People love talking about console exclusives, but every game from before 2013 is basically a PC exclusive.
The irony there is that the Steam Machine can't actually run the full Steam library since most games aren't made for Linux. Most run on it via Proton, many even run well, but it is very far from "all the games play without issues".
Can you imagine if the PlayStation Store sold games on the PS5 that you couldn't play there because they were actually Windows games?
There's no game worth installing a rootkit for. The market is far more diverse and interesting than the handful of popular AAA titles , most of which are just shooters
There is a certain group of gamers who care about all of those games, but there is a not insignificant group who doesn't at all.

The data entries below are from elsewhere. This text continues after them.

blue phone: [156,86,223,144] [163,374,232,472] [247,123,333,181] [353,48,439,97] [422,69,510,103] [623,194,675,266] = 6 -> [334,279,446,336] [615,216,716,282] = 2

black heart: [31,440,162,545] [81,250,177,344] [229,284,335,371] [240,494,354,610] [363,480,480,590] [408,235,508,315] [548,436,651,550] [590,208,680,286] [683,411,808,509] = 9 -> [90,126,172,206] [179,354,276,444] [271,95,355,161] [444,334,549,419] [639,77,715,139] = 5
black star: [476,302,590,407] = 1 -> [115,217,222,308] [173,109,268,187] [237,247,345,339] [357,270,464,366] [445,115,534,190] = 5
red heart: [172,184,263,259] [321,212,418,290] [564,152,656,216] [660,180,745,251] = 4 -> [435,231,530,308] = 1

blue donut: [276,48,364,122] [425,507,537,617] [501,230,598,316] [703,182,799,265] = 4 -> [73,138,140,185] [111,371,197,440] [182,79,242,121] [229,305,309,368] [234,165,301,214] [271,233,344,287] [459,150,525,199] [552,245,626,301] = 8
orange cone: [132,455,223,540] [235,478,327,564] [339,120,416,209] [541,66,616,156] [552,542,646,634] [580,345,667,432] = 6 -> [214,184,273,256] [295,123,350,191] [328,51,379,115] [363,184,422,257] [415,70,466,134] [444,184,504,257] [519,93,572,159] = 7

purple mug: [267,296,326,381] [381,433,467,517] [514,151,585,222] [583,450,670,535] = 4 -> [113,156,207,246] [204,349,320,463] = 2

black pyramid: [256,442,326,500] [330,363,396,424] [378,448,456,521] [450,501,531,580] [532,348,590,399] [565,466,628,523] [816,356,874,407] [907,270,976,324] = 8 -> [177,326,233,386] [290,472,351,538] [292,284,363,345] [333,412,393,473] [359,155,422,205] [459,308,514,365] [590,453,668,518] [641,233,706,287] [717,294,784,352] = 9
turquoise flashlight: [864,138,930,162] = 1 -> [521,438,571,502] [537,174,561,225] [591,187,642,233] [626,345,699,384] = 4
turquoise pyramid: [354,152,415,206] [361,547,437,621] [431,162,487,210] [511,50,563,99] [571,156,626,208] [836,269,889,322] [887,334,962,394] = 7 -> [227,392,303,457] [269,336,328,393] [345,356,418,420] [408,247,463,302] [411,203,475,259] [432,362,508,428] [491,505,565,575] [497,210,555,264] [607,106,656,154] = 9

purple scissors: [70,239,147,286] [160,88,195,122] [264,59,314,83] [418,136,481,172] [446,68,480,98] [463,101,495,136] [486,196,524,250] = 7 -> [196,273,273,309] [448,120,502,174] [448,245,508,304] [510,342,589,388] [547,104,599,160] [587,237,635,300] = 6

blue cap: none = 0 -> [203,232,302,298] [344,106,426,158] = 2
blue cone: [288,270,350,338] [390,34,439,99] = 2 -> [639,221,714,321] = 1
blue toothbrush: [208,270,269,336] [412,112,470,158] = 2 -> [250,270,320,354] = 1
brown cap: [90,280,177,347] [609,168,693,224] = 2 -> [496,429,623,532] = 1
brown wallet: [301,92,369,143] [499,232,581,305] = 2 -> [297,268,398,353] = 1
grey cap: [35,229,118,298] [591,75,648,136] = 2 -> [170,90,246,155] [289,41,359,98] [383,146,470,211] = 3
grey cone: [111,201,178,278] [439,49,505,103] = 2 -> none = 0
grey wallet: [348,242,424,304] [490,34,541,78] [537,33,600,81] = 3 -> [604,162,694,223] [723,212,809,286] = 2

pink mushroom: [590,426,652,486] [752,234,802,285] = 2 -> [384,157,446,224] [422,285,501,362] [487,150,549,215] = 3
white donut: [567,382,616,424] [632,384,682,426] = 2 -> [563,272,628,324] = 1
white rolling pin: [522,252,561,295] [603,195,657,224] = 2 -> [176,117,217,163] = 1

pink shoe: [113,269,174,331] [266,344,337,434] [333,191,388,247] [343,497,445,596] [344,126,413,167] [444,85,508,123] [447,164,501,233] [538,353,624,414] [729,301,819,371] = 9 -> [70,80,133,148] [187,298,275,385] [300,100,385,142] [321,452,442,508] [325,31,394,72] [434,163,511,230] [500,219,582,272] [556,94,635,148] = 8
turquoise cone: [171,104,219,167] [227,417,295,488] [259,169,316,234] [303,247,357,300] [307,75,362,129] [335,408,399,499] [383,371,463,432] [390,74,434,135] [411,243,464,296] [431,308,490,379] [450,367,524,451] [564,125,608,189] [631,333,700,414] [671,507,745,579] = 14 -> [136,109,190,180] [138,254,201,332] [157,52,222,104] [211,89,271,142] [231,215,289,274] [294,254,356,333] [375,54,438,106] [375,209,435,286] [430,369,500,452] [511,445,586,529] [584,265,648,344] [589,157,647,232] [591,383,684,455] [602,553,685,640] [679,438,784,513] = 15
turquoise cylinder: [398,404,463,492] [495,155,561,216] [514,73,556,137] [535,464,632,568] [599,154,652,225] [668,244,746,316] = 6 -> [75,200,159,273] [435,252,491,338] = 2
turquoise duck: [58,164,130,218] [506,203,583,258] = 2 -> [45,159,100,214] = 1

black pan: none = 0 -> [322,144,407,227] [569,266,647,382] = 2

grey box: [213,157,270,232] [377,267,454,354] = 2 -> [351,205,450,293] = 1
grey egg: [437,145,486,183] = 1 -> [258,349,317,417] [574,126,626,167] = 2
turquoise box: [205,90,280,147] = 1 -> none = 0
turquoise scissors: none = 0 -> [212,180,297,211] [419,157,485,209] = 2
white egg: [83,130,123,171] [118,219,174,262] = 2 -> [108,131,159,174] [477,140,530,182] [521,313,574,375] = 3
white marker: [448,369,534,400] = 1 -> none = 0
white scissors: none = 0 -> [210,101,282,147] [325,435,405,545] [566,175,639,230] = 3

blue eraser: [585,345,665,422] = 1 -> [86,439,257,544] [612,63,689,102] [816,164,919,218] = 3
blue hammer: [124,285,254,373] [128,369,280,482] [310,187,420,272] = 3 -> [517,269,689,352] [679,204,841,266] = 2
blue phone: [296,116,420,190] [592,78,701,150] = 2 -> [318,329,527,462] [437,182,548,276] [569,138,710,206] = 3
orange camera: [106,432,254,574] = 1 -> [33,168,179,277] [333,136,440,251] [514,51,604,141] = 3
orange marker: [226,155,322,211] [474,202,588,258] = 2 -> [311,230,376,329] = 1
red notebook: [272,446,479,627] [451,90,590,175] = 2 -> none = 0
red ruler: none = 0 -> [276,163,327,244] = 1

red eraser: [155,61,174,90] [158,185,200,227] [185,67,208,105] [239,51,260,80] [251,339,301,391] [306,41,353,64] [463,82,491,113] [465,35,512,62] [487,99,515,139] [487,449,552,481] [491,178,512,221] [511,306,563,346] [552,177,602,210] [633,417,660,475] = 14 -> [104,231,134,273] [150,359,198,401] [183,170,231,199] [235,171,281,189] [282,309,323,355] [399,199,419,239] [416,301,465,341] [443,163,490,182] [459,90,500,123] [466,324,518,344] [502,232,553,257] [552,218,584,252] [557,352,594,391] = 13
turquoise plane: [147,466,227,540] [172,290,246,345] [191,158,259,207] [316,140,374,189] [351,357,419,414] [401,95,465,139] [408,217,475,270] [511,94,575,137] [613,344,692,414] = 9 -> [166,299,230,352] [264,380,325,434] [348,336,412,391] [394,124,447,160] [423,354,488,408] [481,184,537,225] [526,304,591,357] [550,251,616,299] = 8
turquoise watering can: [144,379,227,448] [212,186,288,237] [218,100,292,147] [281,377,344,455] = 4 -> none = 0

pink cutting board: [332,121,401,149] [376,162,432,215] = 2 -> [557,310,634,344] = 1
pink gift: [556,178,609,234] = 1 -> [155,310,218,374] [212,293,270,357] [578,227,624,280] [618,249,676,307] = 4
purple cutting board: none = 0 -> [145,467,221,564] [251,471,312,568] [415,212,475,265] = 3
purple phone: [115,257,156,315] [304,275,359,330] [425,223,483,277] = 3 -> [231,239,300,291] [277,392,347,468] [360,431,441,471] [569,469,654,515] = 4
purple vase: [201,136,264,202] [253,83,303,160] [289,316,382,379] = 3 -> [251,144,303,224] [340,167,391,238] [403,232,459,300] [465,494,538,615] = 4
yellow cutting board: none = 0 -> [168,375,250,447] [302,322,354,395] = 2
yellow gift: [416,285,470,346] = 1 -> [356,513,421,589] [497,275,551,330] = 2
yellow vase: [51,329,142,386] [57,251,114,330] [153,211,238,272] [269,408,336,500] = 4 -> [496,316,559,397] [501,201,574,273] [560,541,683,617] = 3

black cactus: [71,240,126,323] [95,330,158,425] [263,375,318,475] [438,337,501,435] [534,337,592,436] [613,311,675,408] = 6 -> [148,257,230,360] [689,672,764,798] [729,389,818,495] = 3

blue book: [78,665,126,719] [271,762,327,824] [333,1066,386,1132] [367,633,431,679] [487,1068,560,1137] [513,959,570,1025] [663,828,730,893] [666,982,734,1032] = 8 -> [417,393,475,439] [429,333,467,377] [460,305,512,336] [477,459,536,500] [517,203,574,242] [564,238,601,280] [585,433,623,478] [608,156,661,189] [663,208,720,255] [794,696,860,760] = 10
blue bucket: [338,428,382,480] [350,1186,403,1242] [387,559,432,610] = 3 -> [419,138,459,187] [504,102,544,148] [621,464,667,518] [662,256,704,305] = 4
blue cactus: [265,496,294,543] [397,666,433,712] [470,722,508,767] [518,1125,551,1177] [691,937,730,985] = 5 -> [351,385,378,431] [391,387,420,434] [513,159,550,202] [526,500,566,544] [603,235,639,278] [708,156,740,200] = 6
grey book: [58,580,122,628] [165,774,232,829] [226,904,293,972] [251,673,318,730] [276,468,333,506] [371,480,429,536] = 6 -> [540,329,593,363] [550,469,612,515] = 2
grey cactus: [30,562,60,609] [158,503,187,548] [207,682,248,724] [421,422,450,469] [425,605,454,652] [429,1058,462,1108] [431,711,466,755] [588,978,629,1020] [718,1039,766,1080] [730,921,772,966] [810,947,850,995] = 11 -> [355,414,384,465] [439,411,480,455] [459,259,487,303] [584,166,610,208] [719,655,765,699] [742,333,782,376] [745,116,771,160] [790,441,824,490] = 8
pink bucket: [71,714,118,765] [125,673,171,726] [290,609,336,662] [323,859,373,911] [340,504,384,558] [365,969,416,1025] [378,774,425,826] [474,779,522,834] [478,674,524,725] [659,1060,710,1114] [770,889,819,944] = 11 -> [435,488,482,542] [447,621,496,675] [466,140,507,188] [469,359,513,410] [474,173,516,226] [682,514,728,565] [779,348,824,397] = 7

So while it's not a non issue, it's not a show stopper that you can't play online shooter games. And that really is the only genre of game that won't work. Everything else has been flawless on linux.
Can I serve my media library off of my NAS with the PS5? I am legit asking because I just got on the list hoping to use this thing as my home entertainment system
For reference, the PS5 Pro has more than twice the number GPU CUs, an 8-core CPU, a 2TB SSD, a controller, and costs $899.